[Start of section]

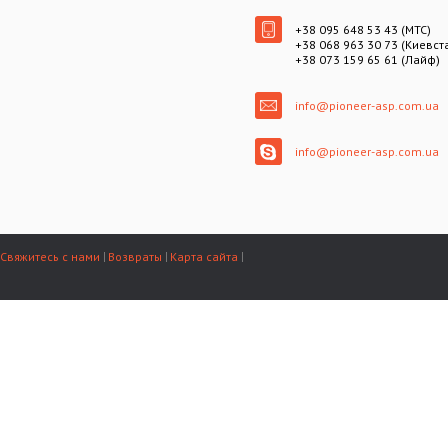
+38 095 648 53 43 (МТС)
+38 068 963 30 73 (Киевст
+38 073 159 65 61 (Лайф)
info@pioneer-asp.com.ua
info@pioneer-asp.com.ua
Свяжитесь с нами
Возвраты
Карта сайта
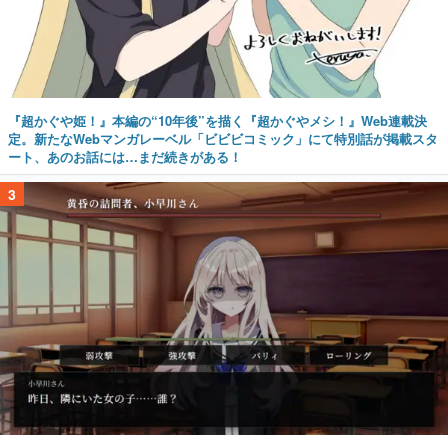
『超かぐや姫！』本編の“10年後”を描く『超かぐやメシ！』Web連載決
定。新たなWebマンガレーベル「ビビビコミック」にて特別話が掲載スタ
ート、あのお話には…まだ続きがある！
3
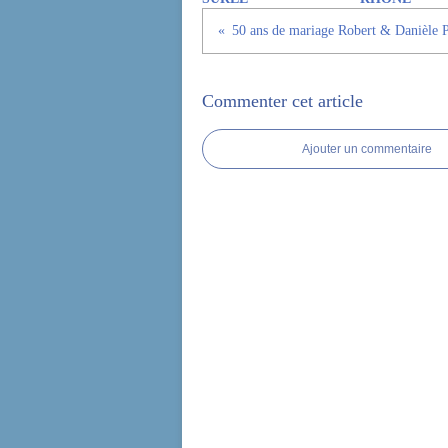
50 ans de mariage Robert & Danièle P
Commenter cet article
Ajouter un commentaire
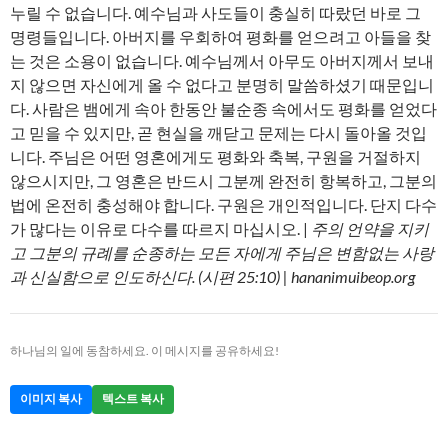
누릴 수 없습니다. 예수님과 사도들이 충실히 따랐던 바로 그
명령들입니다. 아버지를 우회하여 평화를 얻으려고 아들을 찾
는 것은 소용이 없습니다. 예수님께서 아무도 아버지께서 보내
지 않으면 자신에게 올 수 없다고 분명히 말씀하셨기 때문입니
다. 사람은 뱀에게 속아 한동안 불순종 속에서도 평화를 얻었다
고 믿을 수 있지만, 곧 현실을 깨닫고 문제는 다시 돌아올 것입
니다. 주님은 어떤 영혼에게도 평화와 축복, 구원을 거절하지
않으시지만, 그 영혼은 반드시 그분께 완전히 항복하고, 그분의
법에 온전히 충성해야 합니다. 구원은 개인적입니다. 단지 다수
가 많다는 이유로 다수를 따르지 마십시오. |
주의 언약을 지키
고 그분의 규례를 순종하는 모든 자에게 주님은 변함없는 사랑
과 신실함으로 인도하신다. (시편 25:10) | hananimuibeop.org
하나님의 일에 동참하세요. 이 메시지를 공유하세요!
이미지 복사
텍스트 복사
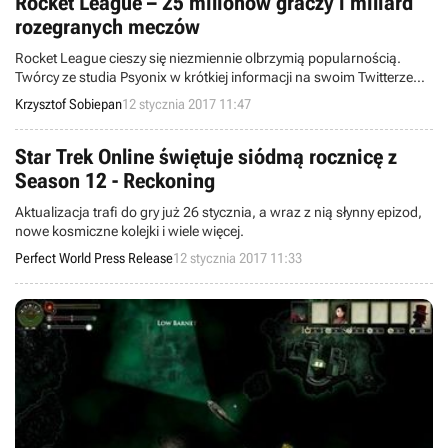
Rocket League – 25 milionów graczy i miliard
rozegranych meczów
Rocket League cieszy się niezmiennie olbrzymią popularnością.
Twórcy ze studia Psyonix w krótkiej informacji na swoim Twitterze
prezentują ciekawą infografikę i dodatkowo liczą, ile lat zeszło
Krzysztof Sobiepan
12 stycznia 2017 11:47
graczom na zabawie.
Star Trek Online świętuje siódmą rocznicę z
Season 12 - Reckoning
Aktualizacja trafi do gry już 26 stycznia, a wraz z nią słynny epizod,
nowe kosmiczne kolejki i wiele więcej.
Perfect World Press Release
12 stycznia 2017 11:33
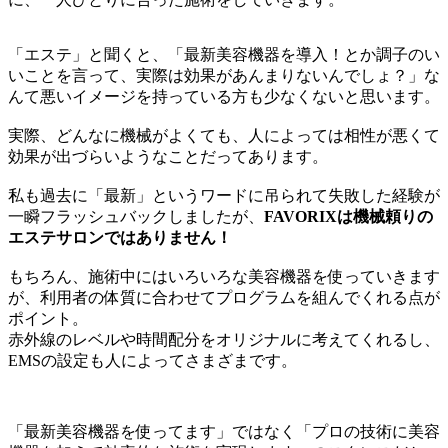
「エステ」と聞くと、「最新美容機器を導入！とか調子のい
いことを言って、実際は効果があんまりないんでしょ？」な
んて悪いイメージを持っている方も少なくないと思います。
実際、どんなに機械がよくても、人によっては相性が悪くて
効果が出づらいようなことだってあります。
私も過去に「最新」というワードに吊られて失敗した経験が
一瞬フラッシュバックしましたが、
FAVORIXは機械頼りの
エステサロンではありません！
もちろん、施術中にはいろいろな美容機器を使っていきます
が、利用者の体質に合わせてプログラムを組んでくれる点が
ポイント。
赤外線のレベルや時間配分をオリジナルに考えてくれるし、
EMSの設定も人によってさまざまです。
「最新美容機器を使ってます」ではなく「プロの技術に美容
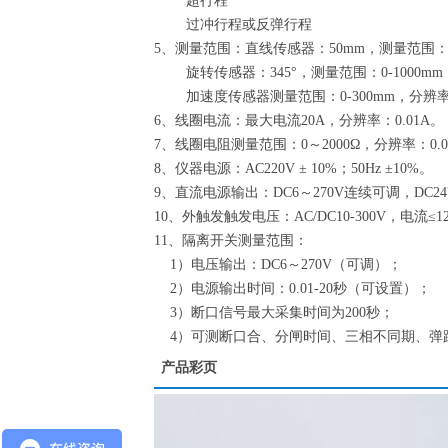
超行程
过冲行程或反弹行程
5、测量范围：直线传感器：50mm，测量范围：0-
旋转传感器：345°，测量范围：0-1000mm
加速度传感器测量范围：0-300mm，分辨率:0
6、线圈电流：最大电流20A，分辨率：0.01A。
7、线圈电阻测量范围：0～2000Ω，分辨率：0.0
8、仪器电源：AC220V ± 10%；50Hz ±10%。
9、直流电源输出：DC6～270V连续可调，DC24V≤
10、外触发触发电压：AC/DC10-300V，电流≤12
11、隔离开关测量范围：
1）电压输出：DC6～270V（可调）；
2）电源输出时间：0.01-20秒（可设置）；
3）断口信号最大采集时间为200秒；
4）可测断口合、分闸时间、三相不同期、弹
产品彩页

[End of section]

• [What needs to be done]
Filter the listing so that only lines holding the word "없습니다" remain, and copy those lines.

• [Task solution]
누릴 수 없습니다. 예수님과 사도들이 충실히 따랐던 바로 그
는 것은 소용이 없습니다. 예수님께서 아무도 아버지께서 보내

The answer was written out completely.